The court decision against the British couple of David and Linda Orams, concerning the property of Greek Cypriot refugee Meletis Apostolides in the northern, Turkish-occupied part of Cyprus, is still valid, Apostolides’ lawyer Constantis Candounas told CNA.
Candounas was asked to comment on the landmark case “Apostolides v. Orams”, following reports in the Turkish Cypriot press indicating that the British couple sold the house it had build on Apostolides’ property to the illegal regime in the Turksih-occupied part of Cyprus for 160,000 pounds. The lawyer noted with interest that the British couple was able to retain possession of the property until recently. It is up to Apostolides to explore his options concerning various legal paths, Candounas concluded.

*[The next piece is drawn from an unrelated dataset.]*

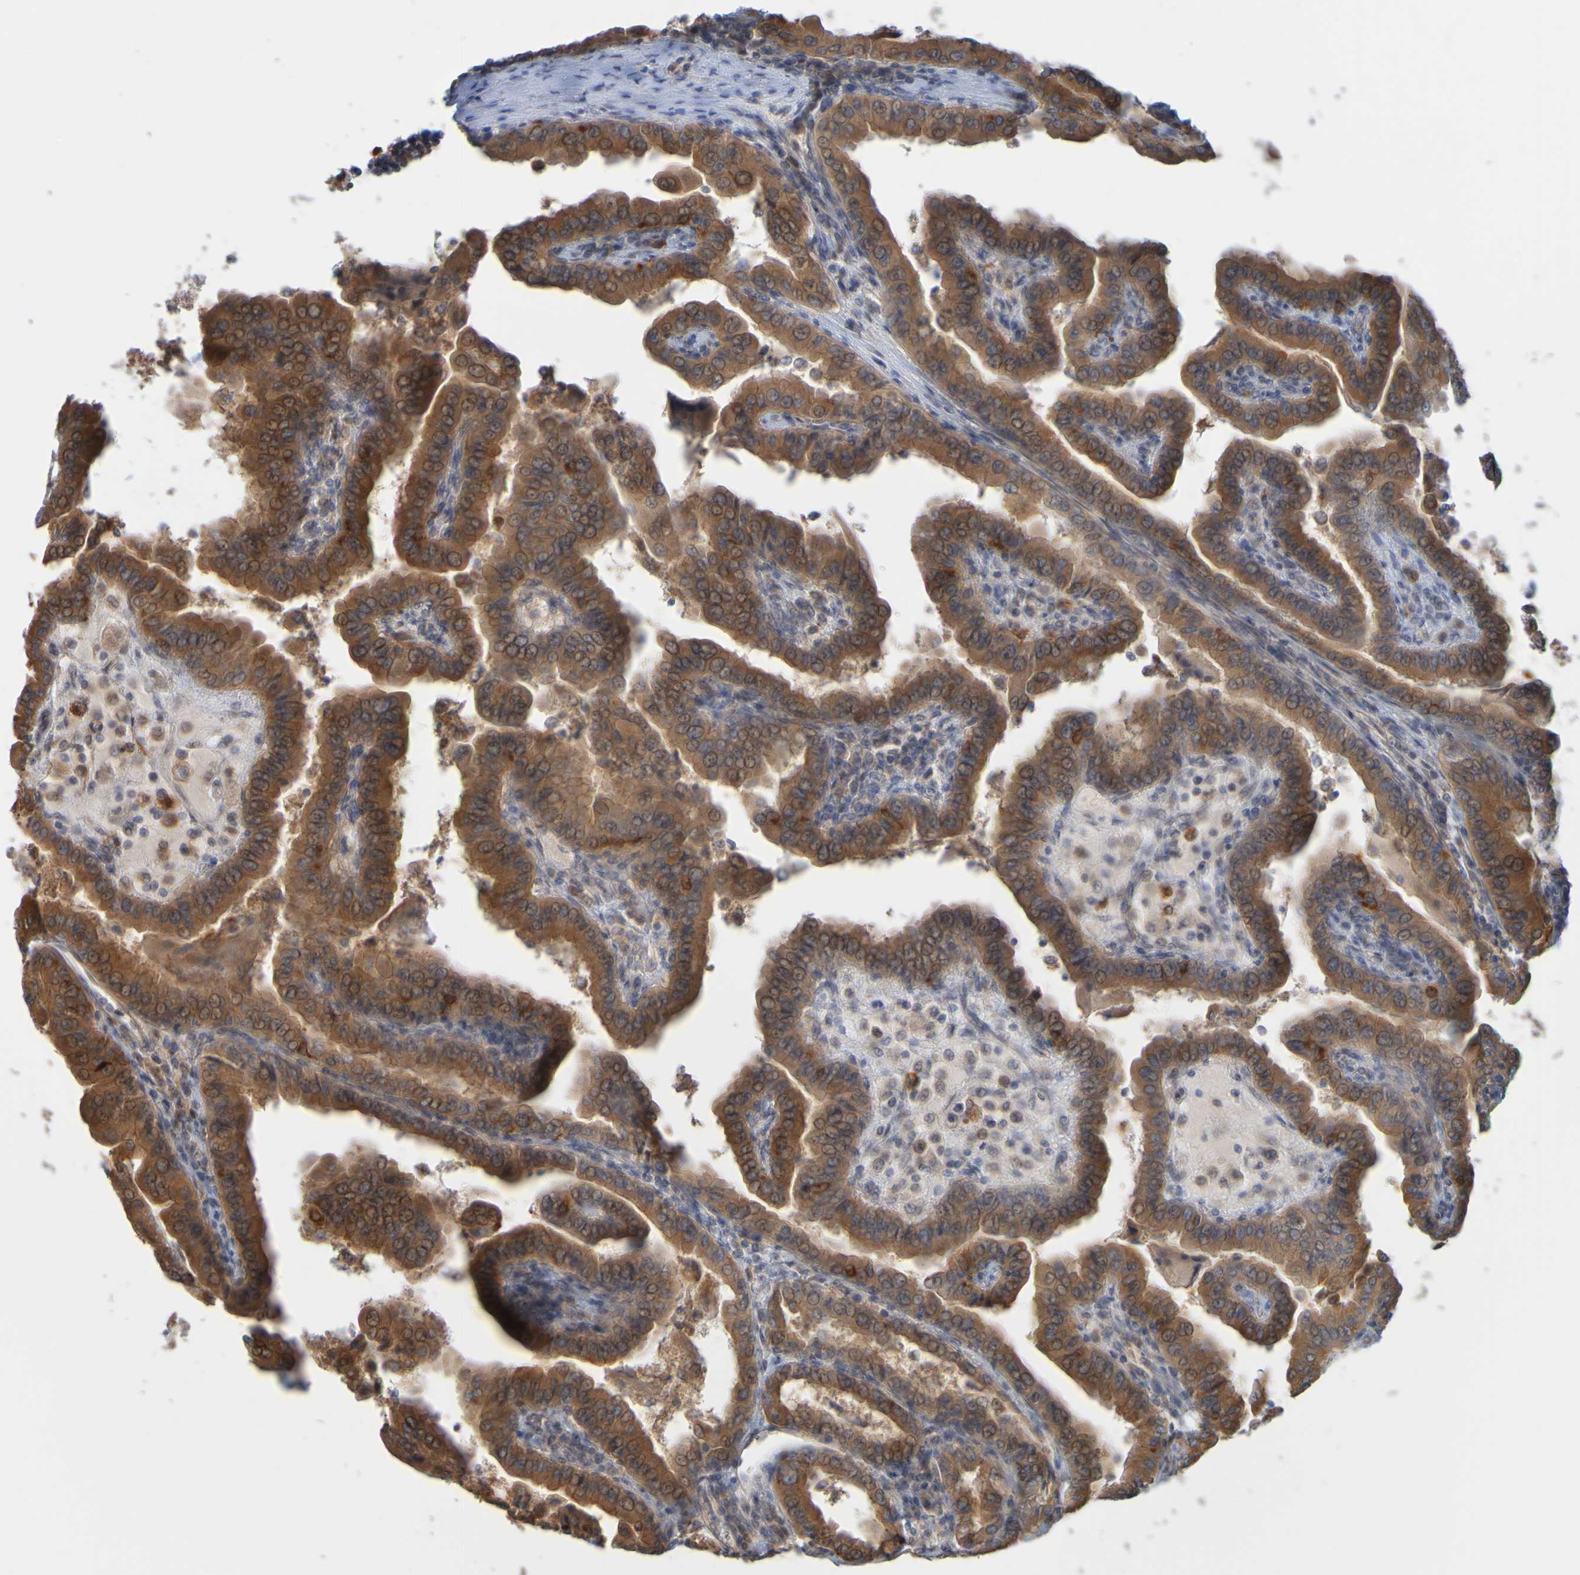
{"staining": {"intensity": "strong", "quantity": ">75%", "location": "cytoplasmic/membranous,nuclear"}, "tissue": "thyroid cancer", "cell_type": "Tumor cells", "image_type": "cancer", "snomed": [{"axis": "morphology", "description": "Papillary adenocarcinoma, NOS"}, {"axis": "topography", "description": "Thyroid gland"}], "caption": "Immunohistochemistry (IHC) image of neoplastic tissue: human thyroid cancer (papillary adenocarcinoma) stained using immunohistochemistry (IHC) displays high levels of strong protein expression localized specifically in the cytoplasmic/membranous and nuclear of tumor cells, appearing as a cytoplasmic/membranous and nuclear brown color.", "gene": "NAV2", "patient": {"sex": "male", "age": 33}}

Speaking to CNA, Apostolides interpreted this development as a move to encourage potential real estate buyers in the Turkish-occupied part of Cyprus. He also said that he has not decided yet if there is room for any new legal measures against the Orams.
Cyprus has been divided since 1974, when Turkish troops invaded and occupied its northern third.
In 2004 the Nicosia District Court ordered the Orams to demolish the house that was erected on the property of Apostolides in the Turkish-occupied village of Lapithos, grant free possession of the land and pay Apostolides damages. The Greek Cypriot refugee sought to enforce the decision in a British court, as the Cypriot court judgement was not directly enforceable in the Turkish-occupied part of Cyprus.
After the UK’s High Court of Justice ruled in favour of the Orams, Apostolides turned to the Court of Appeal, which referred the case to the European Court of Justice. The ECJ ruled in favour of Apostolides, noting that Cyprus judgments can be registered and enforced in the UK as well as in any other EU member state against assets of the defendants in that state.